Ein Spiel mit vielen Unbekannten
Vor DocMorris-Chef Ralf Däinghaus, dem Meister der kalkulierten Provokation, hat die organisierte Apothekerschaft mittlerweile einen Heidenrespekt. Dem Mann, dessen Anwälte mehr oder weniger im Alleingang den Versandhandel mit Arzneimitteln nach Deutschland brachten, traut man auch zu, erfolgreich eine Apothekenkette zu etablieren, mit einem Schwergewicht wie Celesio im Rücken umso mehr. Da macht es nichts aus, dass es gar nicht so leicht sein dürfte, ein Markenpartnerschaftskonzept in eine Apothekenkette zu verwandeln, denn die Partner werden mitreden dürfen und wollen. Wird der Name DocMorris dereinst sowohl für ein Markenpartnerschaftskonzept als auch für eine Apothekenkette stehen? Schwer vorstellbar.
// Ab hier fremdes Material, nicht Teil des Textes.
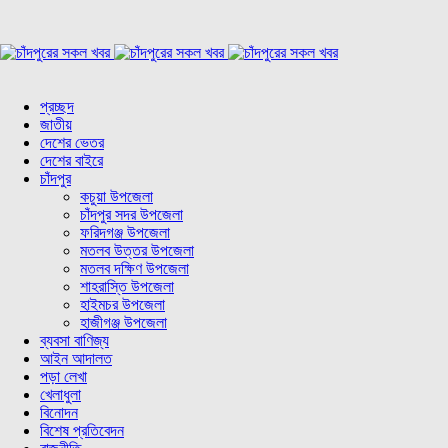
প্রচ্ছদ
জাতীয়
দেশের ভেতর
দেশের বাইরে
চাঁদপুর
কচুয়া উপজেলা
চাঁদপুর সদর উপজেলা
ফরিদগঞ্জ উপজেলা
মতলব উত্তর উপজেলা
মতলব দক্ষিণ উপজেলা
শাহরাস্তি উপজেলা
হাইমচর উপজেলা
হাজীগঞ্জ উপজেলা
ব্যবসা বাণিজ্য
আইন আদালত
পড়া লেখা
খেলাধুলা
বিনোদন
বিশেষ প্রতিবেদন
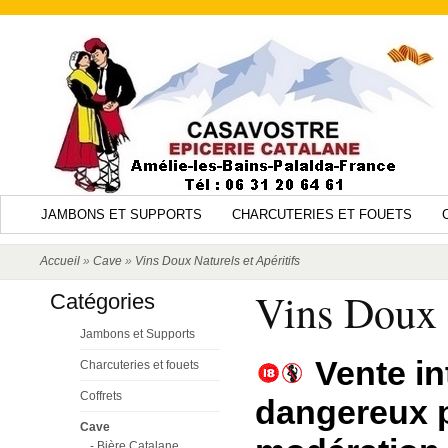
JAMBONS ET SUPPORTS
CHARCUTERIES ET FOUETS
Accueil
»
Cave
»
Vins Doux Naturels et Apéritifs
Vins Doux N
Catégories
Jambons et Supports
Vente in
Charcuteries et fouets
Coffrets
dangereux 
Cave
- Bière Catalane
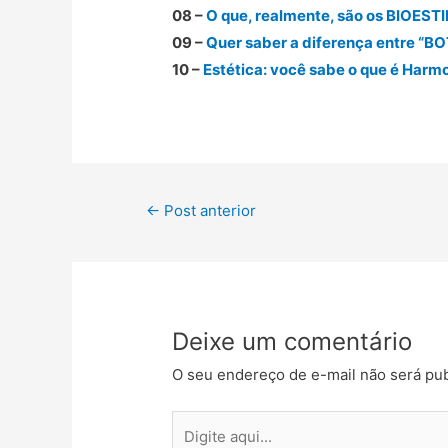
08 –
O que, realmente, são os BIO
09 –
Quer saber a diferença entre 
10 –
Estética: você sabe o que é Harm
←
Post anterior
Deixe um comentário
O seu endereço de e-mail não será pub
Digite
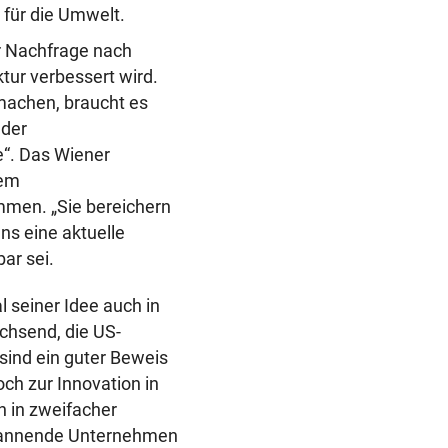
 für die Umwelt.
r Nachfrage nach
ktur verbessert wird.
machen, braucht es
 der
e“. Das Wiener
nem
mmen. „Sie bereichern
ns eine aktuelle
ar sei.
 seiner Idee auch in
chsend, die US-
ind ein guter Beweis
och zur Innovation in
h in zweifacher
 spannende Unternehmen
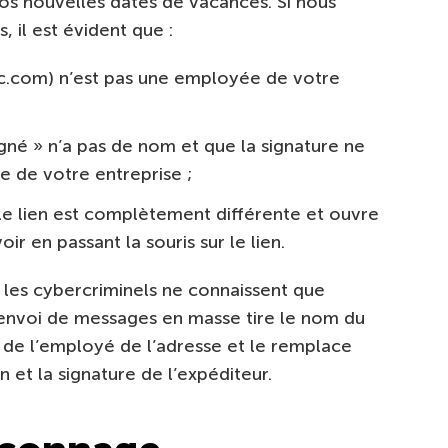
 vos nouvelles dates de vacances. Si nous
 il est évident que :
c.com) n’est pas une employée de votre
igné » n’a pas de nom et que la signature ne
e de votre entreprise ;
 le lien est complètement différente et ouvre
ir en passant la souris sur le lien.
les cybercriminels ne connaissent que
 d’envoi de messages en masse tire le nom du
 de l’employé de l’adresse et le remplace
 et la signature de l’expéditeur.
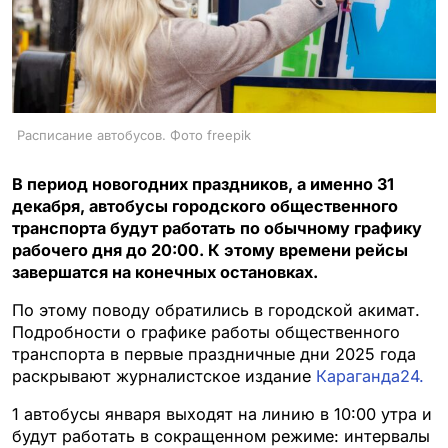
Расписание автобусов. Фото freepik
В период новогодних праздников, а именно 31
декабря, автобусы городского общественного
транспорта будут работать по обычному графику
рабочего дня до 20:00. К этому времени рейсы
завершатся на конечных остановках.
По этому поводу обратились в городской акимат.
Подробности о графике работы общественного
транспорта в первые праздничные дни 2025 года
раскрывают журналистское издание
Караганда24.
1 автобусы января выходят на линию в 10:00 утра и
будут работать в сокращенном режиме: интервалы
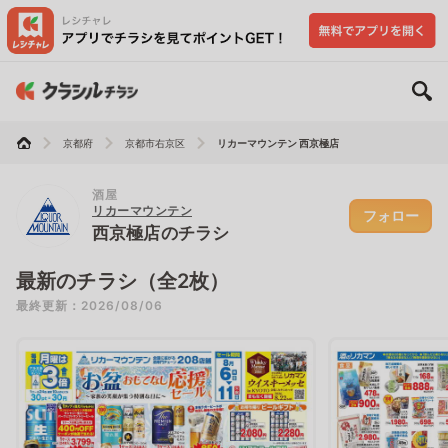
京都府
京都市右京区
リカーマウンテン 西京極店
酒屋
リカーマウンテン
フォロー
西京極店のチラシ
最新のチラシ（全2枚）
最終更新：2026/08/06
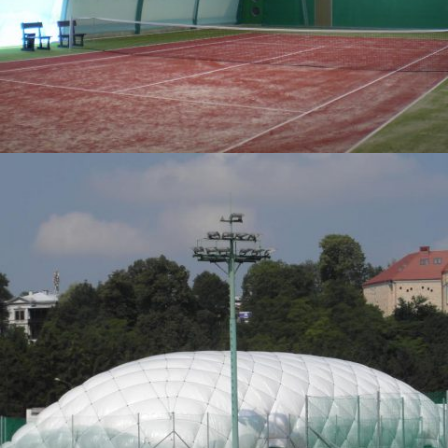
09-2012 / BEDECKUNG VON TENNISPLÄTZEN MIT
TRAGLUFTHALLE FÜR MOSIR SANOK
01 - TRAGLUFTHALLEN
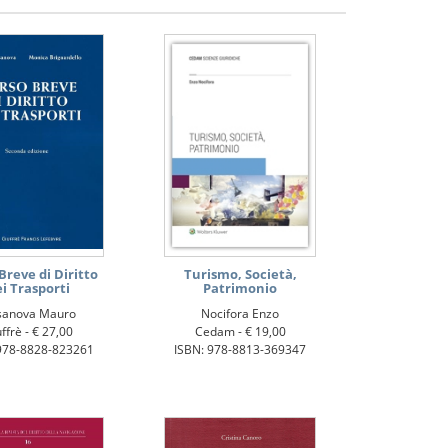
Breve di Diritto
Turismo, Società,
i Trasporti
Patrimonio
sanova Mauro
Nocifora Enzo
ffrè -
€ 27,00
Cedam -
€ 19,00
978-8828-823261
ISBN: 978-8813-369347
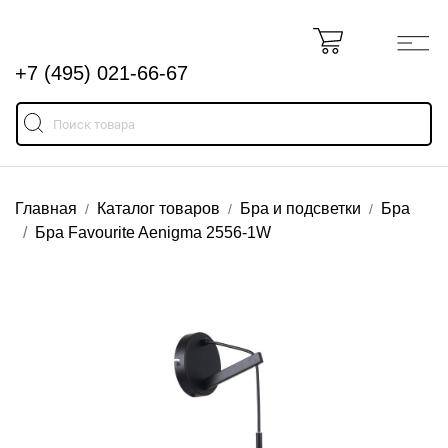
+7 (495) 021-66-67
Главная
Каталог товаров
Бра и подсветки
Бра
Бра Favourite Aenigma 2556-1W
Oder ist DocMorris mit seinen in Zukunft 500 Partnerapotheken für Celesio nur eine Art Rückversicherung, wenn das mit der Liberalisierung des deutschen Markts doch nicht ganz so geradlinig abläuft, wie erhofft?
Schwere Zeiten für Internetversender
Kaum diskutiert wurde bisher interessanterweise die Bedeutung der Celesio-Übernahme von DocMorris für jenen Sektor des pharmazeutischen Markts, der DocMorris groß und bekannt gemacht hat, den Internetversandhandel. Zwar beeilte sich DocMorris zu versichern, dass der Versandhandel den Kunden auch in Zukunft erhalten bleiben werde. Doch es ist ein offenes Geheimnis, dass dieser Vertriebsweg kommerziell gesehen nicht gehalten hat, was sich viele von ihm versprochen haben. Dass der unbestrittene Pionier auf diesem Gebiet jetzt den Schwerpunkt anders setzt, wird viele aufhorchen lassen. Tatsächlich haben vor allem die Krankenkassen ihren Versicherten den Versandhandel bisher nicht gerade intensiv nahe gebracht, von Ausnahmen wie der Gmündener Ersatzkasse abgesehen. Sollte die Entwicklung in Deutschland wirklich in Richtung Apothekenketten gehen, dann dürfte das Internet für die Krankenkassen tendenziell noch uninteressanter werden, weil dann mit den Ketten plötzlich andere Partner von überregionaler Reichweite zur Verfügung stünden. Reine Versender gehen dann harten Zeiten entgegen.